INSTRUCTIONS FOR THE TASK:
Look through the entries below and show every line containing the word "Ofsted".

RECORDS PROVIDED:
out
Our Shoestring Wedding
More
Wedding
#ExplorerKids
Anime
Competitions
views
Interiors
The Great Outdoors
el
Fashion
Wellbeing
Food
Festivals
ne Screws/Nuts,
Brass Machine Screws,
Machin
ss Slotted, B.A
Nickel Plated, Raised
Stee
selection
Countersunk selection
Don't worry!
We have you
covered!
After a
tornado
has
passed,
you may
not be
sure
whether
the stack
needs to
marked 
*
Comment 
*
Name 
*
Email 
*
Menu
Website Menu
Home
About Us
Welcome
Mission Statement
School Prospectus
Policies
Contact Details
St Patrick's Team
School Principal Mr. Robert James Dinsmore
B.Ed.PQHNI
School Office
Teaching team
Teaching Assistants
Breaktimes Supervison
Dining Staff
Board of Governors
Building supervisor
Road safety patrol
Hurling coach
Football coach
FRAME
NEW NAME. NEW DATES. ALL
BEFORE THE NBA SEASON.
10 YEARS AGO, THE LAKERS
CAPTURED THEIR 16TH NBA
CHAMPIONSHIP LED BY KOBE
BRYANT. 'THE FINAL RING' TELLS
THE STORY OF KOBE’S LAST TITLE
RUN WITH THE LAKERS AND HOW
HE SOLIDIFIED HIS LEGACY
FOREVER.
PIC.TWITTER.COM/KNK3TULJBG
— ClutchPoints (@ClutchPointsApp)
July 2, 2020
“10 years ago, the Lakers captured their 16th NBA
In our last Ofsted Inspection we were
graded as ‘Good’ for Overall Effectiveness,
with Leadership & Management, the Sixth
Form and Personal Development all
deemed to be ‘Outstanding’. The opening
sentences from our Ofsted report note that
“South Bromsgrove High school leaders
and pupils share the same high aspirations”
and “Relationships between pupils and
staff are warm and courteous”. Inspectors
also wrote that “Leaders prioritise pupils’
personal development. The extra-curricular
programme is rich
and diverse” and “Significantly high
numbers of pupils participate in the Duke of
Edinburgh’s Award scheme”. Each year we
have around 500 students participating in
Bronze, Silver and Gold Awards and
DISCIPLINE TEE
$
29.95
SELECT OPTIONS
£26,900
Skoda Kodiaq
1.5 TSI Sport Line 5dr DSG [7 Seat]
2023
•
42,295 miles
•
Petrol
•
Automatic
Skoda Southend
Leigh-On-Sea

ANSWER TO THIS EXERCISE:
In our last Ofsted Inspection we were
sentences from our Ofsted report note that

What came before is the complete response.